HSR would enhance economic performance and boost annual economic output by between £17 billion and £29 billion by 2040, the report added.
The report, prepared by management consultancy company KPMG, was commissioned by Greengauge 21, the body established to initiate debate on HSR in Britain.
The report said the additional annual economic impacts of HSR could increase annual tax receipts by between £6 billion and £10 billion by 2040 (at 2010 prices).
“HSR therefore delivers a good return to the Treasury and taxpayer and is a cost-effective approach to securing future national prosperity”, the report said.
The report estimated that a national HSR network could contribute between 25,000 and 42,000 additional jobs in Britain, as more productive businesses offered higher wages and attracted more people into the labour market.

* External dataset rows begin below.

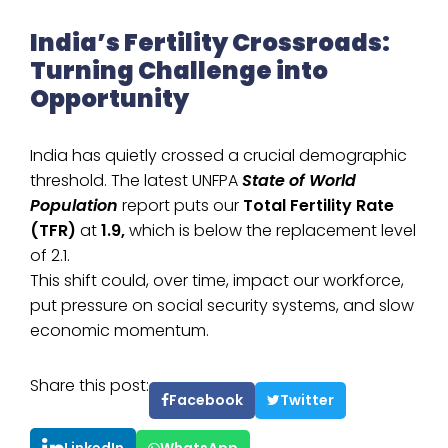
India’s Fertility Crossroads:
Turning Challenge into
Opportunity
India has quietly crossed a crucial demographic
threshold. The latest UNFPA
State of World
Population
report puts our
Total Fertility Rate
(TFR)
at
1.9,
which is below the replacement level
of 2.1.
This shift could, over time, impact our workforce,
put pressure on social security systems, and slow
economic momentum.
Share this post:
Facebook
Twitter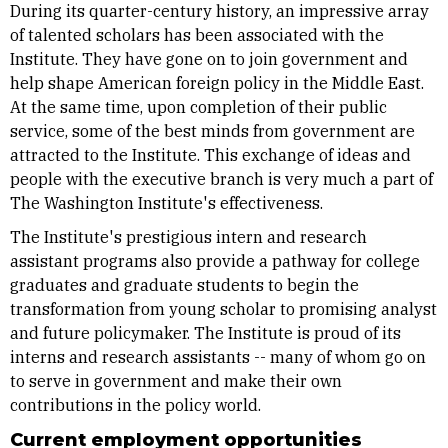
During its quarter-century history, an impressive array
of talented scholars has been associated with the
Institute. They have gone on to join government and
help shape American foreign policy in the Middle East.
At the same time, upon completion of their public
service, some of the best minds from government are
attracted to the Institute. This exchange of ideas and
people with the executive branch is very much a part of
The Washington Institute's effectiveness.
The Institute's prestigious intern and research
assistant programs also provide a pathway for college
graduates and graduate students to begin the
transformation from young scholar to promising analyst
and future policymaker. The Institute is proud of its
interns and research assistants -- many of whom go on
to serve in government and make their own
contributions in the policy world.
Current employment opportunities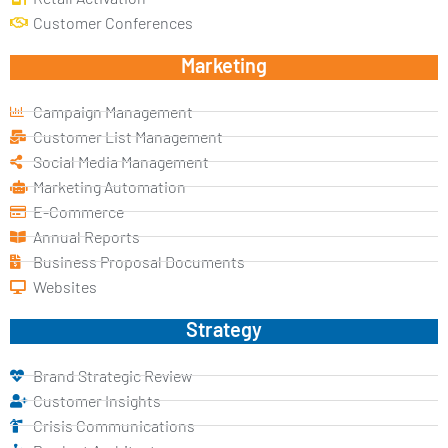
Customer Conferences
Marketing
Campaign Management
Customer List Management
Social Media Management
Marketing Automation
E-Commerce
Annual Reports
Business Proposal Documents
Websites
Strategy
Brand Strategic Review
Customer Insights
Crisis Communications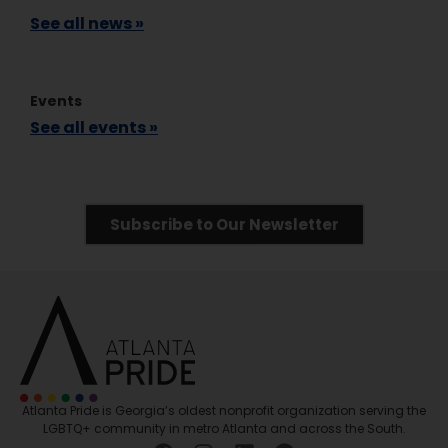
See all news »
Events
See all events »
Subscribe to Our Newsletter
Atlanta Pride is Georgia’s oldest nonprofit organization serving the
LGBTQ+ community in metro Atlanta and across the South.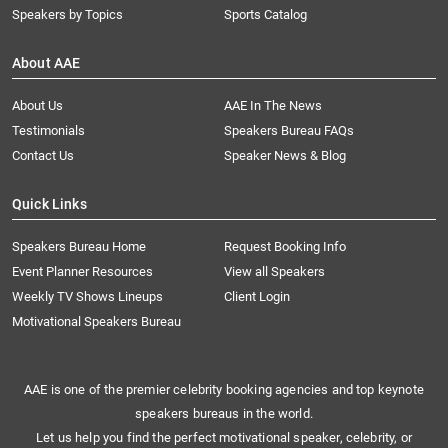
Speakers by Topics
Sports Catalog
About AAE
About Us
AAE In The News
Testimonials
Speakers Bureau FAQs
Contact Us
Speaker News & Blog
Quick Links
Speakers Bureau Home
Request Booking Info
Event Planner Resources
View all Speakers
Weekly TV Shows Lineups
Client Login
Motivational Speakers Bureau
AAE is one of the premier celebrity booking agencies and top keynote
speakers bureaus in the world.
Let us help you find the perfect motivational speaker, celebrity, or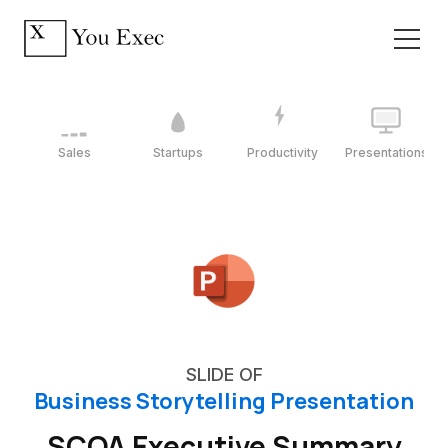
Sales
Startups
Productivity
Presentations
SLIDE OF
Business Storytelling Presentation
SCQA Executive Summary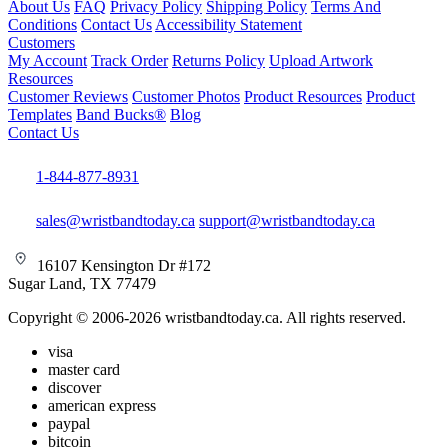
About Us
FAQ
Privacy Policy
Shipping Policy
Terms And
Conditions
Contact Us
Accessibility Statement
Customers
My Account
Track Order
Returns Policy
Upload Artwork
Resources
Customer Reviews
Customer Photos
Product Resources
Product
Templates
Band Bucks®
Blog
Contact Us
1-844-877-8931
sales@wristbandtoday.ca
support@wristbandtoday.ca
16107 Kensington Dr #172
Sugar Land, TX 77479
Copyright © 2006-2026 wristbandtoday.ca. All rights reserved.
visa
master card
discover
american express
paypal
bitcoin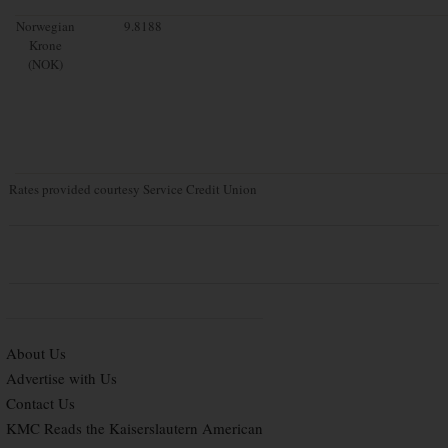
Norwegian
9.8188
Krone
(NOK)
Rates provided courtesy Service Credit Union
About Us
Advertise with Us
Contact Us
KMC Reads the Kaiserslautern American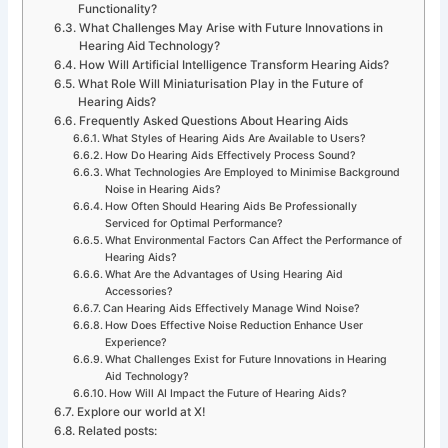
Functionality?
What Challenges May Arise with Future Innovations in
Hearing Aid Technology?
How Will Artificial Intelligence Transform Hearing Aids?
What Role Will Miniaturisation Play in the Future of
Hearing Aids?
Frequently Asked Questions About Hearing Aids
What Styles of Hearing Aids Are Available to Users?
How Do Hearing Aids Effectively Process Sound?
What Technologies Are Employed to Minimise Background
Noise in Hearing Aids?
How Often Should Hearing Aids Be Professionally
Serviced for Optimal Performance?
What Environmental Factors Can Affect the Performance of
Hearing Aids?
What Are the Advantages of Using Hearing Aid
Accessories?
Can Hearing Aids Effectively Manage Wind Noise?
How Does Effective Noise Reduction Enhance User
Experience?
What Challenges Exist for Future Innovations in Hearing
Aid Technology?
How Will AI Impact the Future of Hearing Aids?
Explore our world at X!
Related posts: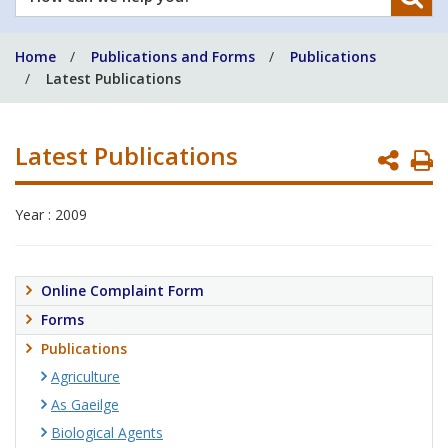
can
we
Home
Publications and Forms
Publications
help
Latest Publications
you?
Latest Publications
P
P
Year : 2009
Online Complaint Form
Forms
Publications
Agriculture
As Gaeilge
Biological Agents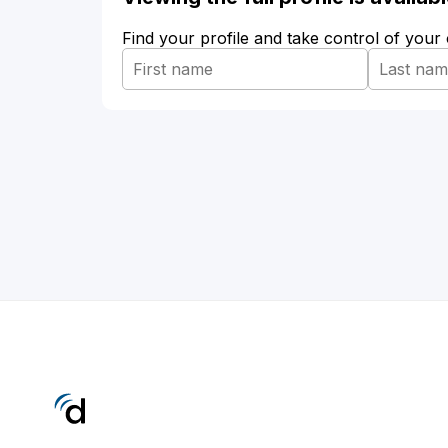
Find your profile and take control of your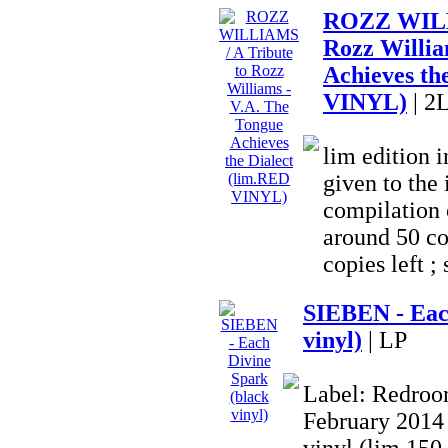
ROZZ WILLI
Rozz Willia
Achieves th
VINYL)
| 2
lim edition
given to the 
compilation o
around 50 co
copies left ; 
SIEBEN - Eac
vinyl)
| LP
Label: Redroom
February 2014 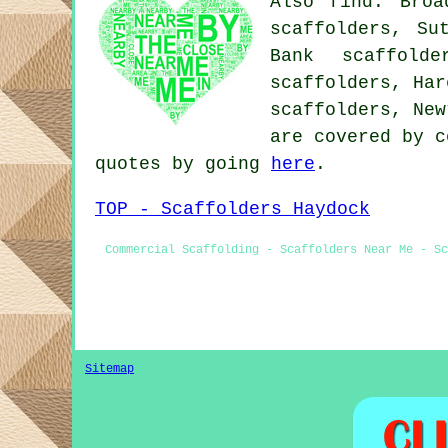
Also find: Broa
scaffolders, Su
Bank scaffolde
scaffolders, Har
scaffolders, Ne
are covered by c
quotes by going
here
.
TOP - Scaffolders Haydock
Commercial Scaffolding - Scaffolders Near Me - Sc
Sitemap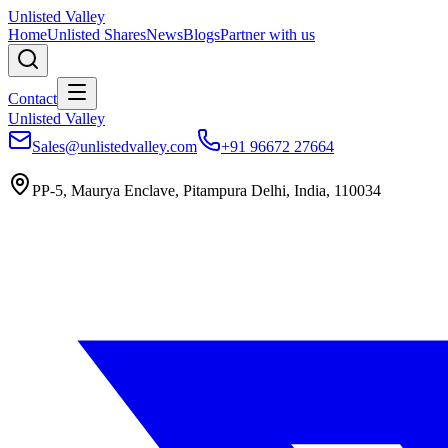
Unlisted Valley
Home
Unlisted Shares
News
Blogs
Partner with us
Contact
Unlisted Valley
Sales@unlistedvalley.com
+91 96672 27664
PP-5, Maurya Enclave, Pitampura Delhi, India, 110034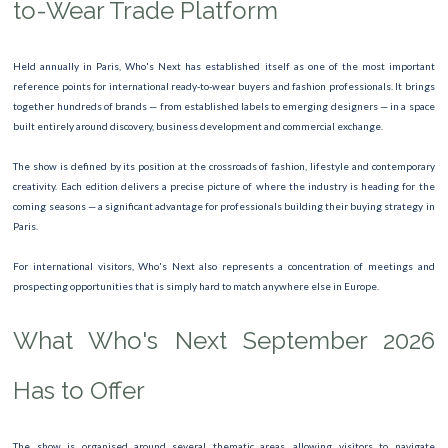
to-Wear Trade Platform
FASHION WEEK
TOUR DE FRANCE
Held annually in Paris, Who's Next has established itself as one of the most important
reference points for international ready-to-wear buyers and fashion professionals. It brings
ROLAND GARROS
together hundreds of brands — from established labels to emerging designers — in a space
built entirely around discovery, business development and commercial exchange.
Marathon de Paris
The show is defined by its position at the crossroads of fashion, lifestyle and contemporary
Semi marathon
creativity. Each edition delivers a precise picture of where the industry is heading for the
coming seasons — a significant advantage for professionals building their buying strategy in
Tourism Fair
Paris.
International Dive Show Paris 2026
For international visitors, Who's Next also represents a concentration of meetings and
prospecting opportunities that is simply hard to match anywhere else in Europe.
Leonora Carrington Exhibition
What Who's Next September 2026
International Agricultural Show 2026
Has to Offer
The show is organised around several thematic areas, allowing visitors to navigate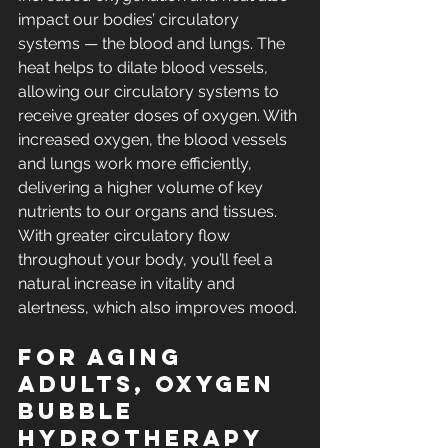
impact our bodies’ circulatory 
systems — the blood and lungs. The 
heat helps to dilate blood vessels, 
allowing our circulatory systems to 
receive greater doses of oxygen. With 
increased oxygen, the blood vessels 
and lungs work more efficiently, 
delivering a higher volume of key 
nutrients to our organs and tissues. 
With greater circulatory flow 
throughout your body, you’ll feel a 
natural increase in vitality and 
alertness, which also improves mood.
For aging 
adults, oxygen 
BUBBLE 
hydrotherapy 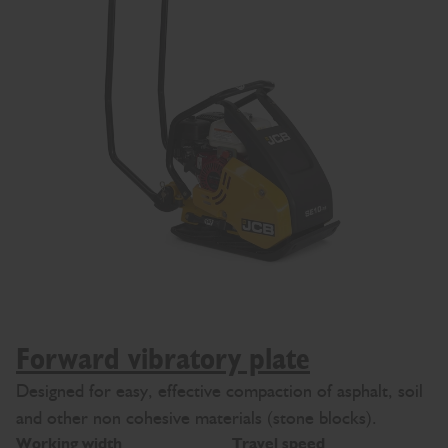
Forward vibratory plate
Designed for easy, effective compaction of asphalt, soil
and other non cohesive materials (stone blocks).
Working width
Travel speed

It said a comprehensive national network of high-speed services could provide a major change in business-to-business connectivity and effectively link the major cities, creating a single national market for service sector and knowledge-based businesses.
HSR could have substantial impacts on Britain’s economic geography, tending to concentrate activity in the centre of the core cities served as well as changing the future pattern of regional economic growth.
The greater economic impacts would be in the north of the country, with the largest gains in Yorkshire and the Humber, Scotland, North-east and North-west England, and the East and West Midlands. This would help close the north-south divide.
Greengauge 21 director Jim Steer said: “Our new analysis demonstrates that in the long term the Treasury will be winners too, through substantial additional tax revenues.”
A Government-commissioned report on HSR is currently being considered by ministers, with Transport Secretary Lord Adonis expected to outline the Government’s HSR position in a White Paper next month.